The lines you return should be those containing the string "stroke", taken from the data below.

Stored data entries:
-----

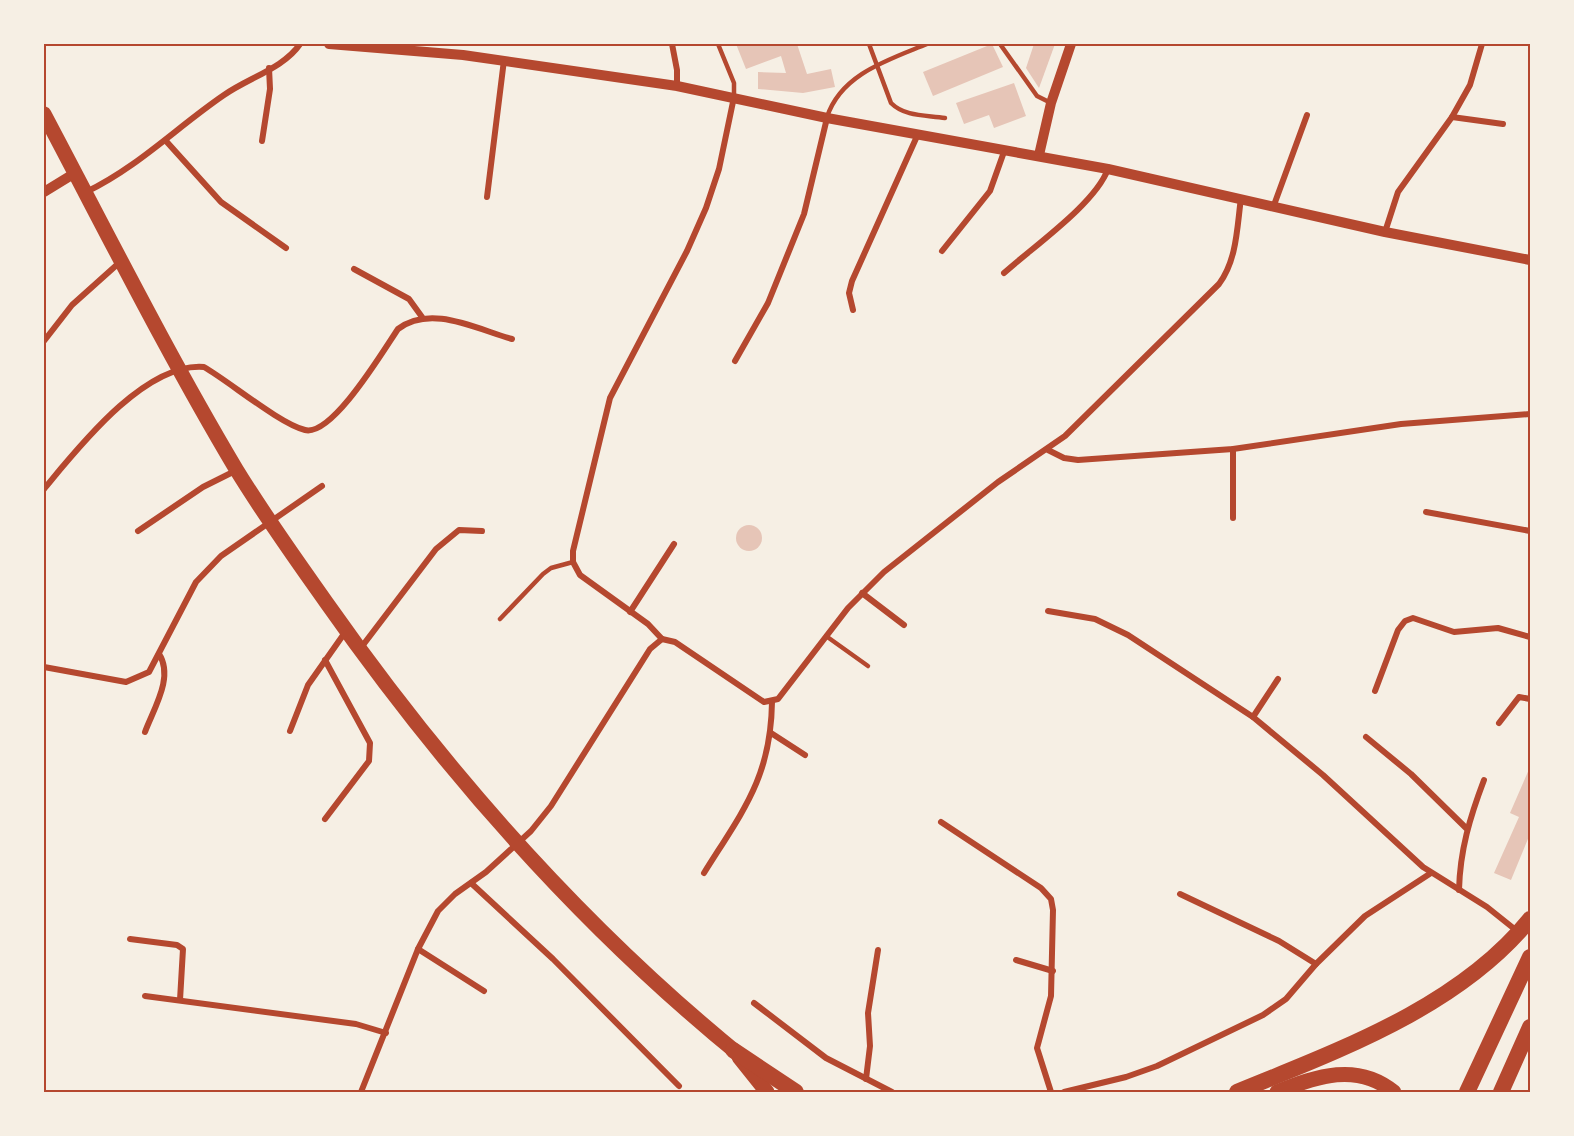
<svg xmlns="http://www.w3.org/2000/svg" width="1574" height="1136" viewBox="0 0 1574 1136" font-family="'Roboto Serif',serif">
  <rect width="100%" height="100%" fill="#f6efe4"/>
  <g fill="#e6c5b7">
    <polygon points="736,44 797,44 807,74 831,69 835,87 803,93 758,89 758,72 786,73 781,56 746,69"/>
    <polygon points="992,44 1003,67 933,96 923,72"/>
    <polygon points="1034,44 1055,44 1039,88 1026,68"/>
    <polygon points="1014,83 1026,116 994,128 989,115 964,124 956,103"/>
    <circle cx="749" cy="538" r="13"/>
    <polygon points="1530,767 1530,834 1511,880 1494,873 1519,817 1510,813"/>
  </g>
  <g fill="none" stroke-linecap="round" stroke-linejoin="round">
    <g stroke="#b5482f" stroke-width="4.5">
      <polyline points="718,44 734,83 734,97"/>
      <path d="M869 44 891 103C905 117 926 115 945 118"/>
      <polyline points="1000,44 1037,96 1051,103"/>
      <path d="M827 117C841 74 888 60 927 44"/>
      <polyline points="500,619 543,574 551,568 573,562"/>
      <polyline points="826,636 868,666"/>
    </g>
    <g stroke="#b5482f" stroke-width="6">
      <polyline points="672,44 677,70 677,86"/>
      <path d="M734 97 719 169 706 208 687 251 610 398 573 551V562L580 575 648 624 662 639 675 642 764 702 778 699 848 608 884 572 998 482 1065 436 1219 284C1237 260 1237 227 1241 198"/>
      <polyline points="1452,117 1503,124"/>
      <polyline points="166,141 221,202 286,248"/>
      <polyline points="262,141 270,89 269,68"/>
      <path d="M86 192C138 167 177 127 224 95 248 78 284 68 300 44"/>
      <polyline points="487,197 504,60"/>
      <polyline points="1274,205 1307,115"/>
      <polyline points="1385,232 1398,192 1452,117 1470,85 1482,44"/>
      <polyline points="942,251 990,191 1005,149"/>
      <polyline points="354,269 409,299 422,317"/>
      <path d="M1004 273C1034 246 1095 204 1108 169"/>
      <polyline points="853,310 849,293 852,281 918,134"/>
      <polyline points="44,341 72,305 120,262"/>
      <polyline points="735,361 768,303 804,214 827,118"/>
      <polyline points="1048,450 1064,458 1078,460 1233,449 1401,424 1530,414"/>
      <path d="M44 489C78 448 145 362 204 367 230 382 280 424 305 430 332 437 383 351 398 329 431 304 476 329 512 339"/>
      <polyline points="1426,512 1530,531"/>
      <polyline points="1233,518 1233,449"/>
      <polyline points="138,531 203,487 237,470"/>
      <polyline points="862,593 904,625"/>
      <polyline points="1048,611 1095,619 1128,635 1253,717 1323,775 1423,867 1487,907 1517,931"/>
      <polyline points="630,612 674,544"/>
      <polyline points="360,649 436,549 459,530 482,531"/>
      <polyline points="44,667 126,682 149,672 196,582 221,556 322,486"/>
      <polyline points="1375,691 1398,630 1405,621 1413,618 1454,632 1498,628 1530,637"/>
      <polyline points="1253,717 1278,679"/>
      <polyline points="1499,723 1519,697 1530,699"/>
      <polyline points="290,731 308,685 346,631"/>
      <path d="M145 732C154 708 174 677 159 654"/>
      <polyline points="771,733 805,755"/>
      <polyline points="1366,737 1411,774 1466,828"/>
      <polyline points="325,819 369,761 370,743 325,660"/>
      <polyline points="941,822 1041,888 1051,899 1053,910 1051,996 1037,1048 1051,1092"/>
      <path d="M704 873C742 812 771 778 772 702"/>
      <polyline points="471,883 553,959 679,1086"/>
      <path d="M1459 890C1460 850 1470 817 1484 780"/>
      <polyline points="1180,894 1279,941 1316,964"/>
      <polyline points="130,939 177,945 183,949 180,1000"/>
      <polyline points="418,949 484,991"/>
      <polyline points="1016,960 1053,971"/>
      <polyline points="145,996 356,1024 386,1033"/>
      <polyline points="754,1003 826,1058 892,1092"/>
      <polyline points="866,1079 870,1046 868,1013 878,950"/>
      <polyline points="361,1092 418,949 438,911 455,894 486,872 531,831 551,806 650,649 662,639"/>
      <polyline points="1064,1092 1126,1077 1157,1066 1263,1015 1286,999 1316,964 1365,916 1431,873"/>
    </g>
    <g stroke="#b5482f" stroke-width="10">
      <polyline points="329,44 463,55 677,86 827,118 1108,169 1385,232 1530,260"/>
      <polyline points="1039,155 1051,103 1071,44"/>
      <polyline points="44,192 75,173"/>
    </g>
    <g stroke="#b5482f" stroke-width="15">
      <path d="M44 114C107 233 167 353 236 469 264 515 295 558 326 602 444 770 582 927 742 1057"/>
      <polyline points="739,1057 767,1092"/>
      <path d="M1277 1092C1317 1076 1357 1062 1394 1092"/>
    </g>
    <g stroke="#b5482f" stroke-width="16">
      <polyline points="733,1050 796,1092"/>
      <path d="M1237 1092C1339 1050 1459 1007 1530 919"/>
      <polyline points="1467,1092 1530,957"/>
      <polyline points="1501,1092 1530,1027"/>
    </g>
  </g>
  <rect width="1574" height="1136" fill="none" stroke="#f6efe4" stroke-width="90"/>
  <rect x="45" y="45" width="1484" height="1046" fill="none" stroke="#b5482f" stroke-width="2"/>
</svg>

-----

■ Response to the exercise:
  <g fill="none" stroke-linecap="round" stroke-linejoin="round">
    <g stroke="#b5482f" stroke-width="4.5">
    <g stroke="#b5482f" stroke-width="6">
    <g stroke="#b5482f" stroke-width="10">
    <g stroke="#b5482f" stroke-width="15">
    <g stroke="#b5482f" stroke-width="16">
  <rect width="1574" height="1136" fill="none" stroke="#f6efe4" stroke-width="90"/>
  <rect x="45" y="45" width="1484" height="1046" fill="none" stroke="#b5482f" stroke-width="2"/>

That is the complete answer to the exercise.